▶ _Directions for this task_
Rewrite each line of text from the rows below as a Markdown table with the columns Number and Line, numbering the lines in order and skipping blank lines. Leave the pictures out of the answer.

▶ _Information_

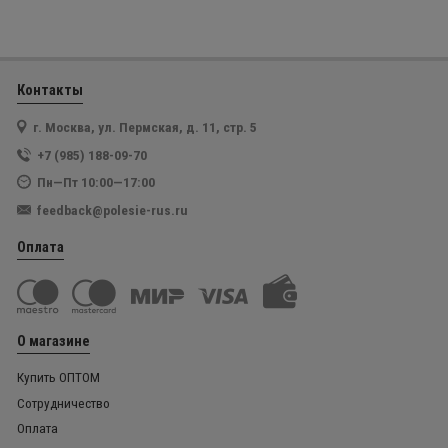
Контакты
г. Москва, ул. Пермская, д. 11, стр. 5
+7 (985) 188-09-70
Пн—Пт 10:00—17:00
feedback@polesie-rus.ru
Оплата
О магазине
Купить ОПТОМ
Сотрудничество
Оплата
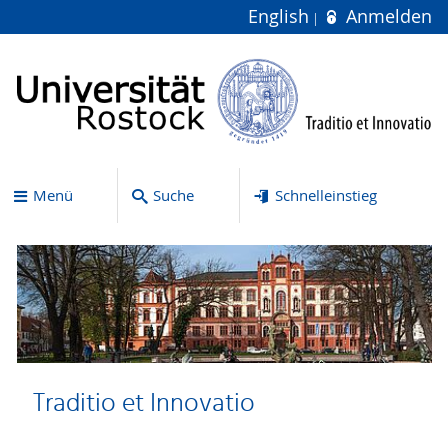
English
Anmelden
Menü
Suche
Schnelleinstieg
Traditio et Innovatio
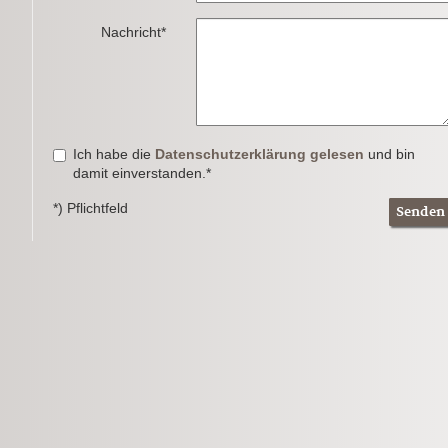
Nachricht*
Ich habe die
Datenschutzerklärung gelesen
und bin
damit einverstanden.*
*) Pflichtfeld
Senden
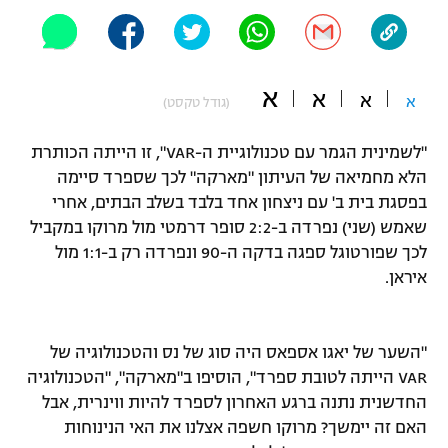
"מחצית בשכונה" – פודקאסט
אופניים
ספורט מוטורי
א
משתתפים וזוכים בפרסים
א
א
א
(גודל טקסט)
כדורמים
"לשמינית הגמר עם טכנולוגיית ה-VAR", זו הייתה הכותרת
תקנון משתתפים וזוכים בפרסים
טניס
הלא מחמיאה של העיתון "מארקה" לכך שספרד סיימה
פוטבול אמריקאי NFL
תקנון עבור פעילות אלקטרה
בפסגת בית ב' עם ניצחון אחד בלבד בשלב הבתים, אחרי
שאמש (שני) נפרדה ב-2:2 סופר דרמטי מול מרוקו במקביל
גיימינג E-Sports
בייסבול MLB
תקנון עבור פעילות ספורט 1 – "מרלן"
לכך שפורטוגל ספגה בדקה ה-90 ונפרדה רק ב-1:1 מול
איראן.
ספורט אתגרי ואקסטרים
תנאי שימוש
אומנויות לחימה
"השער של יאגו אספאס היה סוג של נס והטכנולוגיה של
מדיניות פרטיות
גיימינג E-Sports
VAR הייתה לטובת ספרד", הוסיפו ב"מארקה", "הטכנולוגיה
החדשנית נתנה ברגע האחרון לספרד להיות ווינרית, אבל
תקנון פעילות ספורט 1
האם זה יימשך? מרוקו חשפה אצלנו את האי הנינוחות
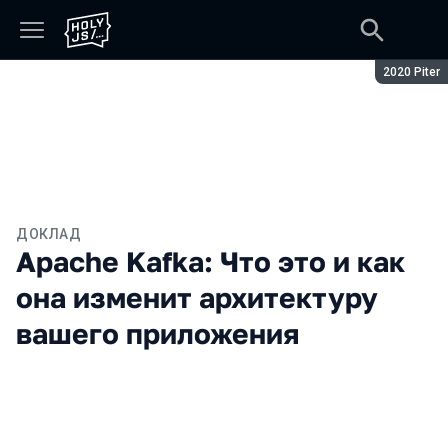
Сезон:
2020 Piter
ДОКЛАД
Apache Kafka: Что это и как
она изменит архитектуру
вашего приложения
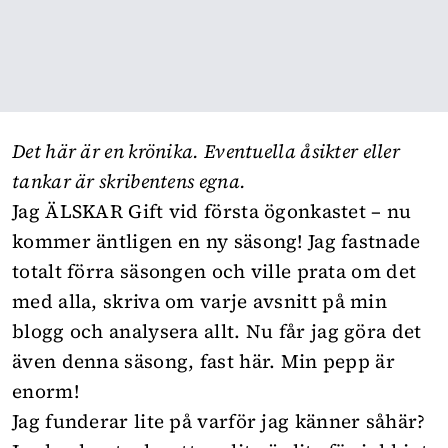
Det här är en krönika. Eventuella åsikter eller
tankar är skribentens egna.
Jag ÄLSKAR Gift vid första ögonkastet – nu
kommer äntligen en ny säsong! Jag fastnade
totalt förra säsongen och ville prata om det
med alla, skriva om varje avsnitt
på min
blogg
och analysera allt. Nu får jag göra det
även denna säsong, fast här. Min pepp är
enorm!
Jag funderar lite på varför jag känner såhär?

▶ _Answer space_
| Number | Line |
|---|---|
| 1 | Контакты |
| 2 | г. Москва, ул. Пермская, д. 11, стр. 5 |
| 3 | +7 (985) 188-09-70 |
| 4 | Пн—Пт 10:00—17:00 |
| 5 | feedback@polesie-rus.ru |
| 6 | Оплата |
| 7 | О магазине |
| 8 | Купить ОПТОМ |
| 9 | Сотрудничество |
| 10 | Оплата |
| 11 | English |
| 12 | Anmelden |
| 13 | Menü |
| 14 | Suche |
| 15 | Schnelleinstieg |
| 16 | Traditio et Innovatio |
| 17 | Nachricht* |
| 18 | Ich habe die |
| 19 | Datenschutzerklärung gelesen |
| 20 | und bin |
| 21 | damit einverstanden.* |
| 22 | *) Pflichtfeld |
| 23 | Senden |
| 24 | "מחצית בשכונה" – פודקאסט |
| 25 | אופניים |
| 26 | ספורט מוטורי |
| 27 | א |
| 28 | משתתפים וזוכים בפרסים |
| 29 | א |
| 30 | א |
| 31 | א |
| 32 | (גודל טקסט) |
| 33 | כדורמים |
| 34 | "לשמינית הגמר עם טכנולוגיית ה-VAR", זו הייתה הכותרת |
| 35 | תקנון משתתפים וזוכים בפרסים |
| 36 | טניס |
| 37 | הלא מחמיאה של העיתון "מארקה" לכך שספרד סיימה |
| 38 | פוטבול אמריקאי NFL |
| 39 | תקנון עבור פעילות אלקטרה |
| 40 | בפסגת בית ב' עם ניצחון אחד בלבד בשלב הבתים, אחרי |
| 41 | שאמש (שני) נפרדה ב-2:2 סופר דרמטי מול מרוקו במקביל |
| 42 | גיימינג E-Sports |
| 43 | בייסבול MLB |
| 44 | תקנון עבור פעילות ספורט 1 – "מרלן" |
| 45 | לכך שפורטוגל ספגה בדקה ה-90 ונפרדה רק ב-1:1 מול |
| 46 | איראן. |
| 47 | ספורט אתגרי ואקסטרים |
| 48 | תנאי שימוש |
| 49 | אומנויות לחימה |
| 50 | "השער של יאגו אספאס היה סוג של נס והטכנולוגיה של |
| 51 | מדיניות פרטיות |
| 52 | גיימינג E-Sports |
| 53 | VAR הייתה לטובת ספרד", הוסיפו ב"מארקה", "הטכנולוגיה |
| 54 | החדשנית נתנה ברגע האחרון לספרד להיות ווינרית, אבל |
| 55 | תקנון פעילות ספורט 1 |
| 56 | האם זה יימשך? מרוקו חשפה אצלנו את האי הנינוחות |
| 57 | Сезон: |
| 58 | 2020 Piter |
| 59 | ДОКЛАД |
| 60 | Apache Kafka: Что это и как |
| 61 | она изменит архитектуру |
| 62 | вашего приложения |
| 63 | Det här är en krönika. Eventuella åsikter eller |
| 64 | tankar är skribentens egna. |
| 65 | Jag ÄLSKAR Gift vid första ögonkastet – nu |
| 66 | kommer äntligen en ny säsong! Jag fastnade |
| 67 | totalt förra säsongen och ville prata om det |
| 68 | med alla, skriva om varje avsnitt |
| 69 | på min |
| 70 | blogg |
| 71 | och analysera allt. Nu får jag göra det |
| 72 | även denna säsong, fast här. Min pepp är |
| 73 | enorm! |
| 74 | Jag funderar lite på varför jag känner såhär? |